I found myself in my monthly networking meeting. This networking group includes a bunch of business owners in our community who get together and troubleshoot.
One of the guys, Nick Whitney, owns an armament and weaponry business. I am not sure of the exact products or services he offers, but he raised an interesting insight about his marketing plan.
He said that on the back of his business card, he was offering 25 percent off all purchases in the store. His goal was to increase traffic to his shop.
He told us that the call to action was not effective.
What Whitney did next was change the back of his card to $25 off.
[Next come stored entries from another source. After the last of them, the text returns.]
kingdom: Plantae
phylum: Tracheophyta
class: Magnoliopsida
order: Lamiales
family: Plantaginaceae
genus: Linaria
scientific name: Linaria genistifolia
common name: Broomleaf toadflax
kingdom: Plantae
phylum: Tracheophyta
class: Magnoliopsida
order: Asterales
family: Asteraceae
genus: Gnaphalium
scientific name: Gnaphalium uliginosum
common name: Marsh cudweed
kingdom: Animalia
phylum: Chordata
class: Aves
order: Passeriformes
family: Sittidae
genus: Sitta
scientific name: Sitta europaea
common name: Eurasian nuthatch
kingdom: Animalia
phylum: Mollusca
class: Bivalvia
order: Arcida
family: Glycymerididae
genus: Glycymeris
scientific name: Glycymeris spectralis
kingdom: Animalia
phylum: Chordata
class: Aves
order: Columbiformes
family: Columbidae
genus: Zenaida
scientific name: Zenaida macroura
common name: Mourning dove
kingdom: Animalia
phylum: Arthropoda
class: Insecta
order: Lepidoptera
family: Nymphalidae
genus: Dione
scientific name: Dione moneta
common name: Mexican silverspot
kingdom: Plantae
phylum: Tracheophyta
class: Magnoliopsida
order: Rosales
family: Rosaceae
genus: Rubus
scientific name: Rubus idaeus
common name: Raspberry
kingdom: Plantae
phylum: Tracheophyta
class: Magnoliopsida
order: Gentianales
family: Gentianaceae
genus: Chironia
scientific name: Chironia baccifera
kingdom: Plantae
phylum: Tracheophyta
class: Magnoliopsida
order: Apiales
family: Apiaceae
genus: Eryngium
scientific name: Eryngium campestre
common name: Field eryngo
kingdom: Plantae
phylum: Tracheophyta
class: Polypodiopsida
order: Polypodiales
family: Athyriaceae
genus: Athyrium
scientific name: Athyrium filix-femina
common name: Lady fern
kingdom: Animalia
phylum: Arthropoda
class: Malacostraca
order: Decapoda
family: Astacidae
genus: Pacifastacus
He continued to tell us that a customer would actually save more money by taking advantage of the 25-percent-off deal, but his sales increased exponentially with the $25 savings.
I thought about how this example would help me in real estate, so I asked the question. “What do you think of when you see a sign on a house for sale that states ‘price reduced’?”
The answers were:
- Why is the seller desperate to sell?
- What’s wrong with the house?
- What’s wrong with the neighborhood?
- Why would I want to purchase that house when the seller wants out?
This was interesting because we all know agents who will take an overpriced listing with the agreement to “reduce” the price in three weeks.
The public perception or the psychology, if you will, does not reflect that attitude. It actually repels the future buyer.
So, my question is, what can we do to change the psychology or perception of the buyer when lowering the price on home sales?
Maybe offer a $20,000 discount if under contract within 30 days, or $25,000 discount on all offers.
We need to start looking at the psychology of our marketing. What is the consumer’s perception?